Cruzaron por una de las puertas y pasaron a otra habitación pequeña. Estaba bien iluminado y con las paredes recubiertas de gruesos cables.

En la habitación había una joven que apartando algo que, por su aspecto, parecía ser una especie de informe técnico, levantó la cabeza cuando entraron. Era muy bonita y su aspecto pálido y vulnerable. Su cabello pajizo era corto pero con una ondulación que parecía quitar severidad al corte. El escaso uniforme de algodón que llevaba, y que Morrison ya sabía era general en la Gruta, demostraba que, aunque esbelta, era atractiva y bien formada, aunque sin la opulencia de Boranova. Su rostro estaba marcado o tal vez favorecido (según los gustos) por un pequeño lunar bajo la comisura izquierda. Tenía pómulos salientes, las manos delgadas y graciosas y no tenía expresión de sonreír con frecuencia.

Pero Morrison sí sonrió. Por primera vez desde su secuestro le parecía encontrar un lado más claro de la lúgubre situación en que se había visto involuntariamente involucrado.

–Buenos días –la saludó–. Es un placer conocerla.

Trató de dar a su ruso un tono educado y suprimir lo que aquella sirvienta había fácilmente detectado como «acento americano» La joven no le contestó directamente, pero, volviéndose a Boranova, dijo con voz ligeramente ronca:

–¿Es éste el americano?

–Sí. Es el doctor Albert Jonás Morrison, profesor de Neurología.

–Profesor adjunto –corrigió Morrison, tímidamente.

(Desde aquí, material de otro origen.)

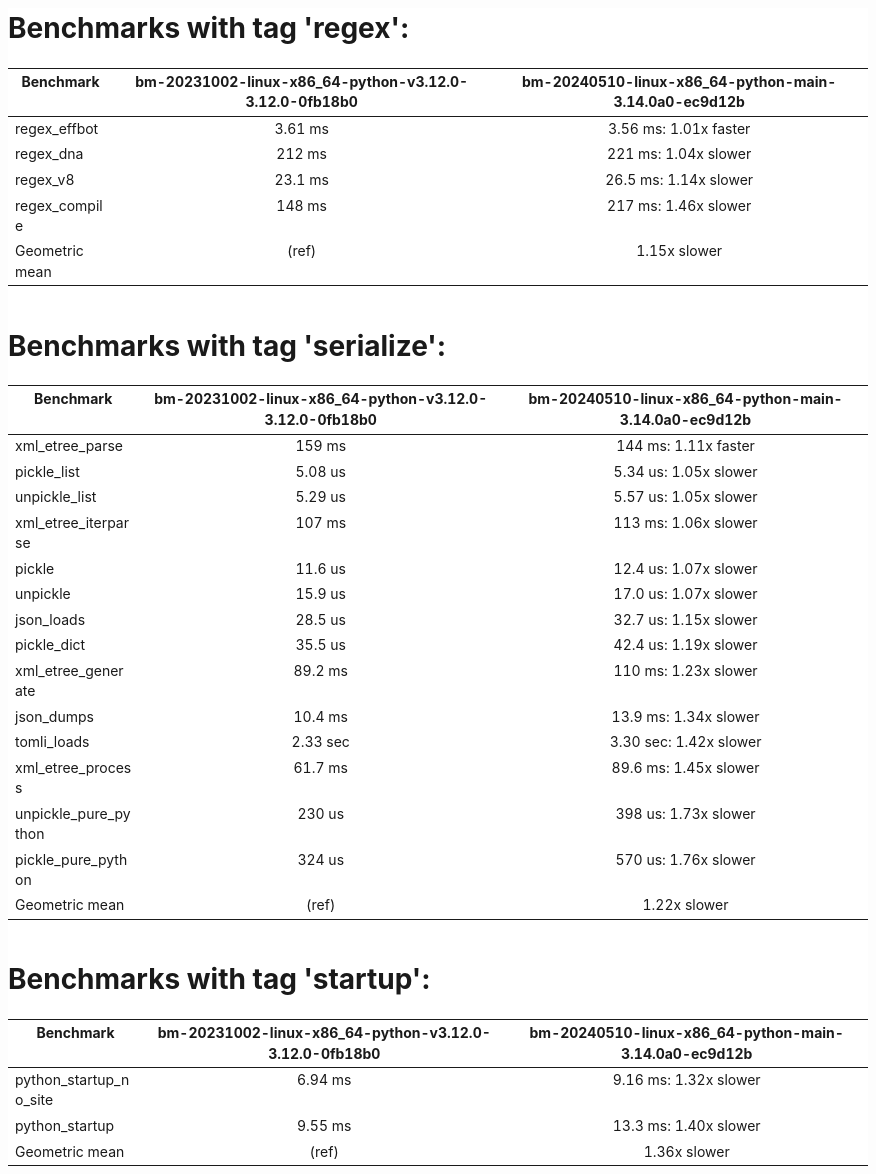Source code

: Benchmarks with tag 'regex':
============================

| Benchmark      | bm-20231002-linux-x86_64-python-v3.12.0-3.12.0-0fb18b0 | bm-20240510-linux-x86_64-python-main-3.14.0a0-ec9d12b |
|----------------|:------------------------------------------------------:|:-----------------------------------------------------:|
| regex_effbot   | 3.61 ms                                                | 3.56 ms: 1.01x faster                                 |
| regex_dna      | 212 ms                                                 | 221 ms: 1.04x slower                                  |
| regex_v8       | 23.1 ms                                                | 26.5 ms: 1.14x slower                                 |
| regex_compile  | 148 ms                                                 | 217 ms: 1.46x slower                                  |
| Geometric mean | (ref)                                                  | 1.15x slower                                          |

Benchmarks with tag 'serialize':
================================

| Benchmark            | bm-20231002-linux-x86_64-python-v3.12.0-3.12.0-0fb18b0 | bm-20240510-linux-x86_64-python-main-3.14.0a0-ec9d12b |
|----------------------|:------------------------------------------------------:|:-----------------------------------------------------:|
| xml_etree_parse      | 159 ms                                                 | 144 ms: 1.11x faster                                  |
| pickle_list          | 5.08 us                                                | 5.34 us: 1.05x slower                                 |
| unpickle_list        | 5.29 us                                                | 5.57 us: 1.05x slower                                 |
| xml_etree_iterparse  | 107 ms                                                 | 113 ms: 1.06x slower                                  |
| pickle               | 11.6 us                                                | 12.4 us: 1.07x slower                                 |
| unpickle             | 15.9 us                                                | 17.0 us: 1.07x slower                                 |
| json_loads           | 28.5 us                                                | 32.7 us: 1.15x slower                                 |
| pickle_dict          | 35.5 us                                                | 42.4 us: 1.19x slower                                 |
| xml_etree_generate   | 89.2 ms                                                | 110 ms: 1.23x slower                                  |
| json_dumps           | 10.4 ms                                                | 13.9 ms: 1.34x slower                                 |
| tomli_loads          | 2.33 sec                                               | 3.30 sec: 1.42x slower                                |
| xml_etree_process    | 61.7 ms                                                | 89.6 ms: 1.45x slower                                 |
| unpickle_pure_python | 230 us                                                 | 398 us: 1.73x slower                                  |
| pickle_pure_python   | 324 us                                                 | 570 us: 1.76x slower                                  |
| Geometric mean       | (ref)                                                  | 1.22x slower                                          |

Benchmarks with tag 'startup':
==============================

| Benchmark              | bm-20231002-linux-x86_64-python-v3.12.0-3.12.0-0fb18b0 | bm-20240510-linux-x86_64-python-main-3.14.0a0-ec9d12b |
|------------------------|:------------------------------------------------------:|:-----------------------------------------------------:|
| python_startup_no_site | 6.94 ms                                                | 9.16 ms: 1.32x slower                                 |
| python_startup         | 9.55 ms                                                | 13.3 ms: 1.40x slower                                 |
| Geometric mean         | (ref)                                                  | 1.36x slower                                          |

Boranova ignoró la corrección.

–Y ésta, doctor Morrison, es la doctora Sofía Kaliinin, que es nuestra especialista en electromagnetismo.

–No parece lo bastante vieja –observó galantemente Morrison.

A la joven no pareció hacerle gracia. Respondió:

–Quizá parezco más joven de lo que soy. Tengo treinta y un años.

Morrison pareció avergonzado y Boranova intervino al instante:

–Venga, estamos listos para empezar. Por favor, compruebe los circuitos y póngalo todo en marcha. Rápido.

Kaliinin salió apresuradamente. Dezhnev la siguió con la mirada, sonriendo.

–Me alegro de que no parezcan gustarle los americanos. Descarta con ello un potencial de cien millones de competidores, por lo menos. Ahora bien, si tampoco le gustaran los rusos, llegaría a la conclusión de que soy tan carelo-finlandés como ella.

–¿Usted carelo-finlandés? –exclamó Boranova con forzada sonrisa–. ¿Quién iba a creerle, loco?


Ella
lo creería..., si estuviera con en el debido estado de ánimo.

–Sería un estado de ánimo imposible. –Boranova se volvió a Morrison–. Por favor, no tome el comportamiento de Sofía como algo personal, doctor Morrison. Muchos de nuestros ciudadanos pasan por una fase ultrapatriótica y sienten que lo más soviético es odiar a los americanos. Pero es más una actitud que realidad. Estoy segura de que, cuando empecemos a trabajar juntos como equipo, Sofía bajará sus defensas.